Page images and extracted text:
◇ ◇ ◇ ◇ ◇ ◇ ◇

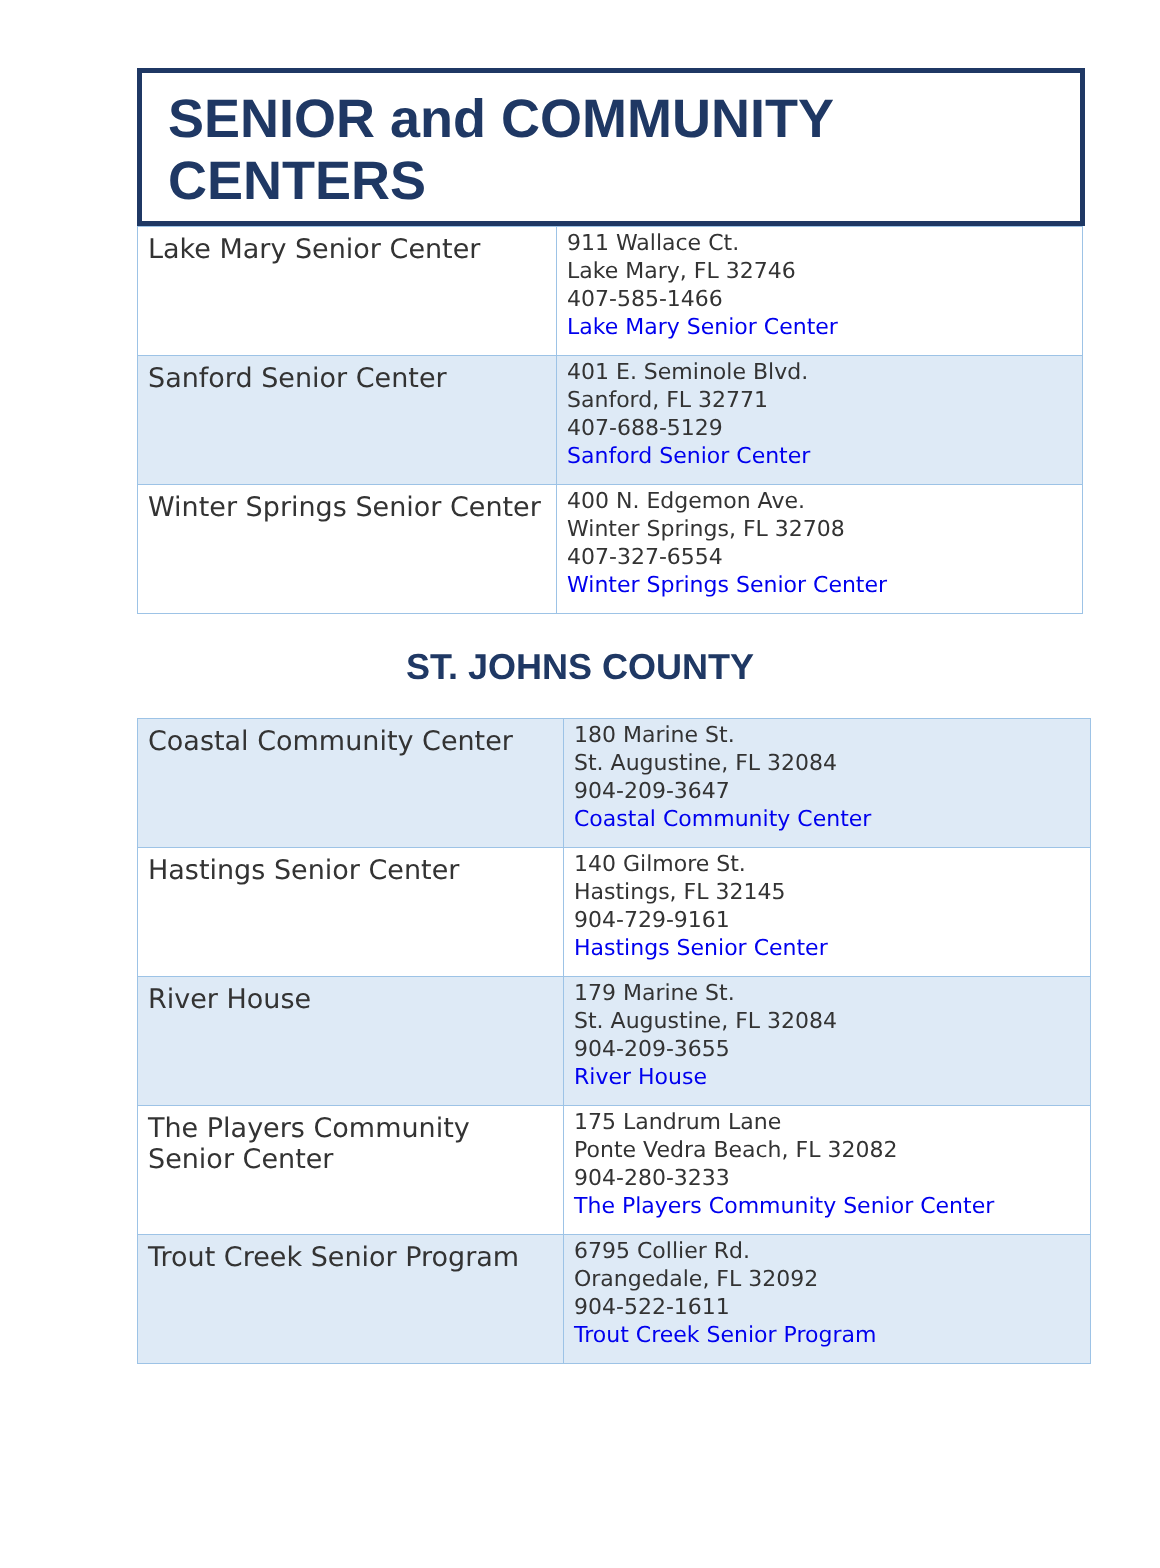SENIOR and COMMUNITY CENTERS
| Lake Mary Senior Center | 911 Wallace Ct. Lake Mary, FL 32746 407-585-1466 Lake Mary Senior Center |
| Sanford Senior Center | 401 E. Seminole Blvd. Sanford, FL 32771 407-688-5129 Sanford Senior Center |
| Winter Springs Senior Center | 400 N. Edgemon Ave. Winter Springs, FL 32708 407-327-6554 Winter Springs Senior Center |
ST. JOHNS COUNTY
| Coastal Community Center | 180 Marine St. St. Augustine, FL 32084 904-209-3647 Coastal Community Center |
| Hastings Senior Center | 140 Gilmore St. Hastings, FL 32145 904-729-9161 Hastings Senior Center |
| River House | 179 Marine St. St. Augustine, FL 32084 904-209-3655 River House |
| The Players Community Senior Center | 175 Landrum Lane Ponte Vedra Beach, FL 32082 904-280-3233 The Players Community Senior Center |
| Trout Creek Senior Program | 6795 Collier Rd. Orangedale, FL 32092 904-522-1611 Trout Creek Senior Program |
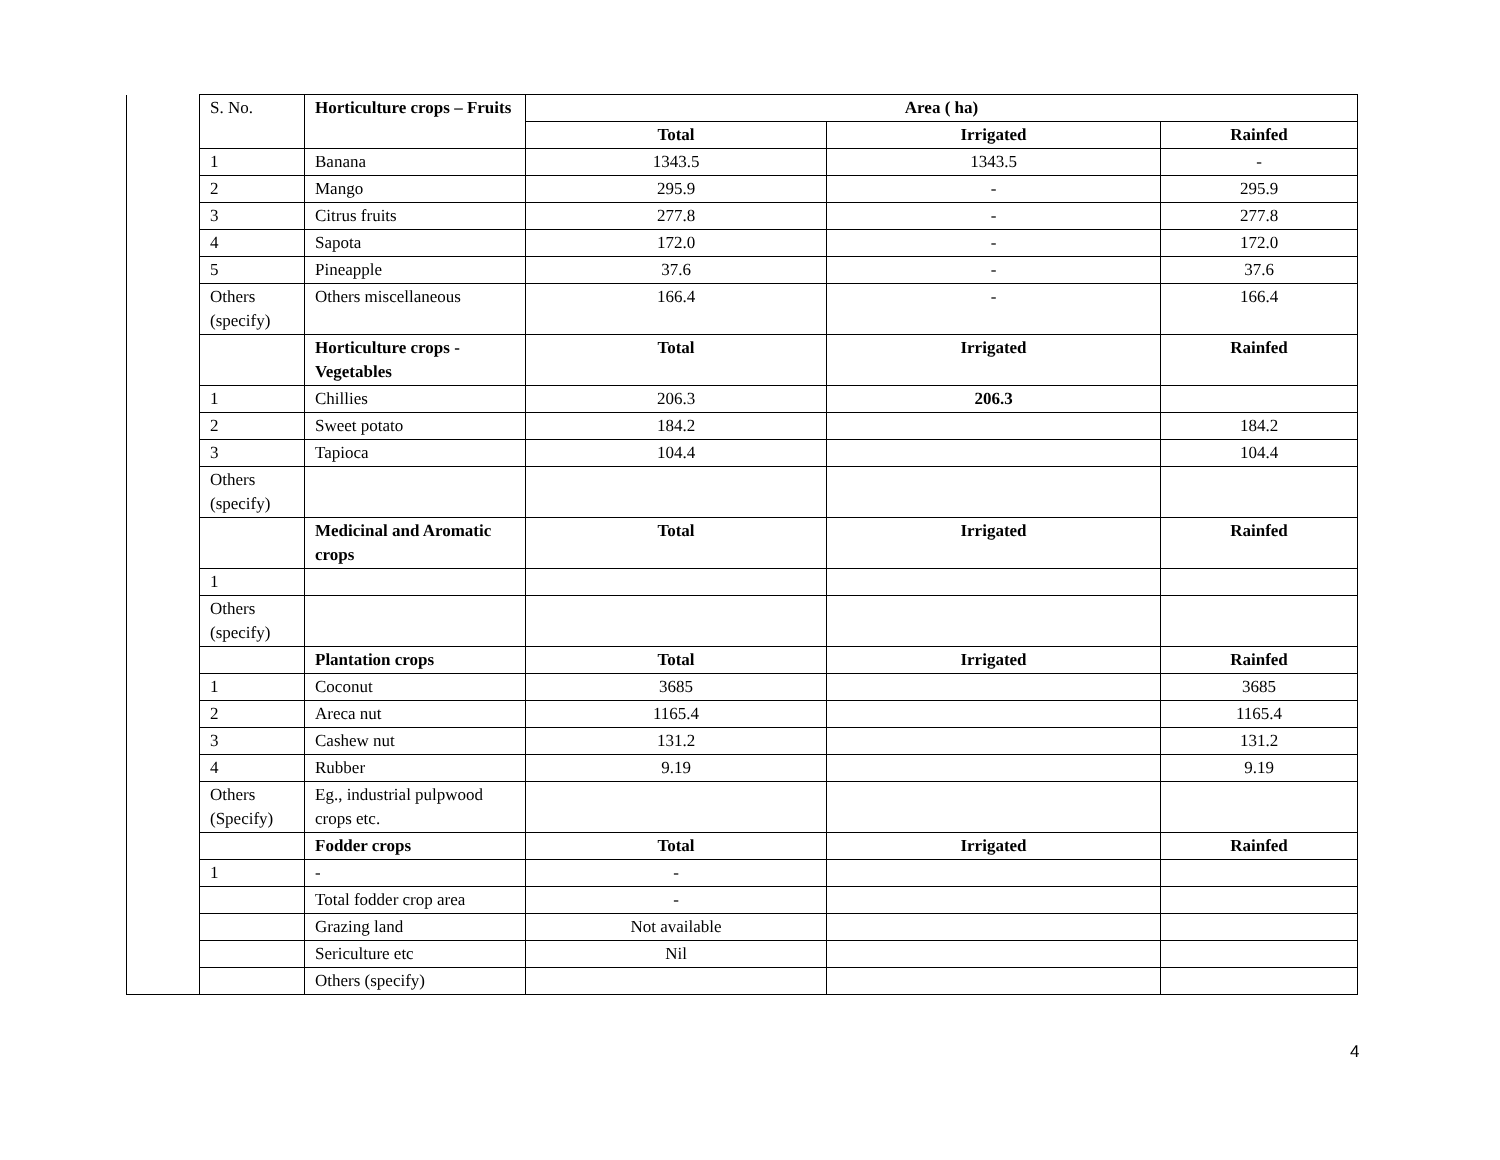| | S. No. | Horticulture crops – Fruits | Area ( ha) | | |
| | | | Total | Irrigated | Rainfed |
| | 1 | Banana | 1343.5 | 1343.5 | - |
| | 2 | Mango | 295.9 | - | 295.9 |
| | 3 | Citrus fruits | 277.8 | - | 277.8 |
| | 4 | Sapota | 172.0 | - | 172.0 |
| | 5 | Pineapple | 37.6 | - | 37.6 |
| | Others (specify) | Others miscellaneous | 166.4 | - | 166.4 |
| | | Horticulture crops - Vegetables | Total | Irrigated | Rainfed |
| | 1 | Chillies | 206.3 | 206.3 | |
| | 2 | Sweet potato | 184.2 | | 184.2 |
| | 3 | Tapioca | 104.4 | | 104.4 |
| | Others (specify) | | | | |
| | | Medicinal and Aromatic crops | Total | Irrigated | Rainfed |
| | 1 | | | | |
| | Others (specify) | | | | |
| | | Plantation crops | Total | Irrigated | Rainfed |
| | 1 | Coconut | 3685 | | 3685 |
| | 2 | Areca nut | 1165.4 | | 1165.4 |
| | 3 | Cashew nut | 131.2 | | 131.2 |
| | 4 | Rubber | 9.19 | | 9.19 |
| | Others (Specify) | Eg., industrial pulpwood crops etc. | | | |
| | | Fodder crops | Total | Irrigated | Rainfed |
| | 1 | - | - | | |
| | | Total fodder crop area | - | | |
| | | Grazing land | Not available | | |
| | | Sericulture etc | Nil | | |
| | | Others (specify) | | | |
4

◇ ◇ ◇ ◇ ◇ ◇ ◇

→ EXERCISE DESCRIPTION
Starting with the first line of the records above and stopping after the line containing "407-688-5129 Sanford Senior Center |", repeat every line exactly and leave out the pictures.

→ TASK RESPONSE
SENIOR and COMMUNITY CENTERS
| Lake Mary Senior Center | 911 Wallace Ct. Lake Mary, FL 32746 407-585-1466 Lake Mary Senior Center |
| Sanford Senior Center | 401 E. Seminole Blvd. Sanford, FL 32771 407-688-5129 Sanford Senior Center |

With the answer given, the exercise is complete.